PROBLEM DESCRIPTION:
Can you copy out the soybean disease resistance article below from "By John H. Hill" to "difficult to find."?

SELECTED PASSAGE:
= = =

By John H. Hill and Alan L. Eggenberger, Department of Plant Pathology
As spring planting season begins, it is difficult to predict those diseases that may be most problematic during the growing season of 2008. So much depends upon rainfall, temperature and a myriad of other factors that can affect crops and pathogens. This includes potential for resistance to various pathogens. Despite all the management practices we talk about, disease resistance remains one of the most practical and economic ways to control plant disease. But, sometimes the genes that confer that resistance are not so easy to find. Iowa State University scientists, in research that would not have been possible without support by soybean check-off dollars, have recently been working to develop a means to find and characterize resistance genes to pathogens when resistance has been difficult to find.
Plants can have elaborate mechanisms to recognize and counterattack against invading pathogens. Resistance occurs when a plant resistance gene (R gene) recognizes a gene in the pathogen (avirulence determinant) and starts a complex biochemical pathway to stop the pathogen. This recognition can occur either directly or indirectly. In soybean, very little information exists on genes that are essential for these biochemical pathways that control defense against disease. Identification of the genes that are essential for resistance is key to development of disease resistant soybean varieties.
To establish a road map that will be effective for examination of resistance to a multiplicity of soybean pathogens, the interaction of the resistance gene Rsv1 with soybean mosaic virus has recently been examined. Through utilization of several different methods, two genes of the virus have been identified as the avirulence determinants. By means of a unique evolutionary approach, researchers identified specific mutations in the viral genes that result in overcoming resistance. This occurs as a result of selection pressure imposed by R genes in soybeans.
Resistance to soybean mosaic virus was chosen for study because the genetic studies of this system are much further along than for other soybean pathogens. Knowledge from these studies is being used as a guide to unravel the disease resistance network in soybean. Resulting from research supported by check-off dollars, it is revealing clues that will allow identification of genetic resistance to numerous yield-robbing soybean pathogens. Stay tuned. Improved resistance against several different problematic pathogens is on the way!
John H. Hill is a professor in the Department of Plant Pathology working on virus diseases of Iowa crops. Alan L. Eggenberger is an assistant scientist with research responsibilities on virus diseases of soybean.

= = =

INFORMATION SHOWN:
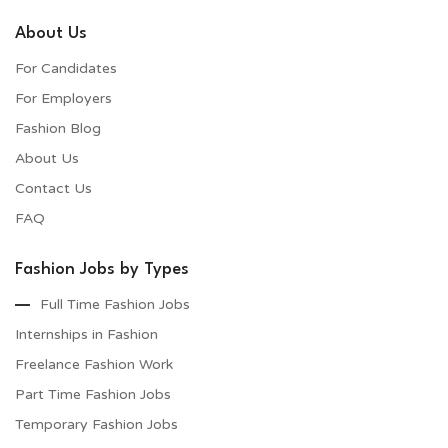
About Us
For Candidates
For Employers​
Fashion Blog
About Us
Contact Us
FAQ
Fashion Jobs by Types
Full Time Fashion Jobs
Internships in Fashion
Freelance Fashion Work
Part Time Fashion Jobs
Temporary Fashion Jobs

= = =

COMPLETED EXERCISE:
By John H. Hill and Alan L. Eggenberger, Department of Plant Pathology
As spring planting season begins, it is difficult to predict those diseases that may be most problematic during the growing season of 2008. So much depends upon rainfall, temperature and a myriad of other factors that can affect crops and pathogens. This includes potential for resistance to various pathogens. Despite all the management practices we talk about, disease resistance remains one of the most practical and economic ways to control plant disease. But, sometimes the genes that confer that resistance are not so easy to find. Iowa State University scientists, in research that would not have been possible without support by soybean check-off dollars, have recently been working to develop a means to find and characterize resistance genes to pathogens when resistance has been difficult to find.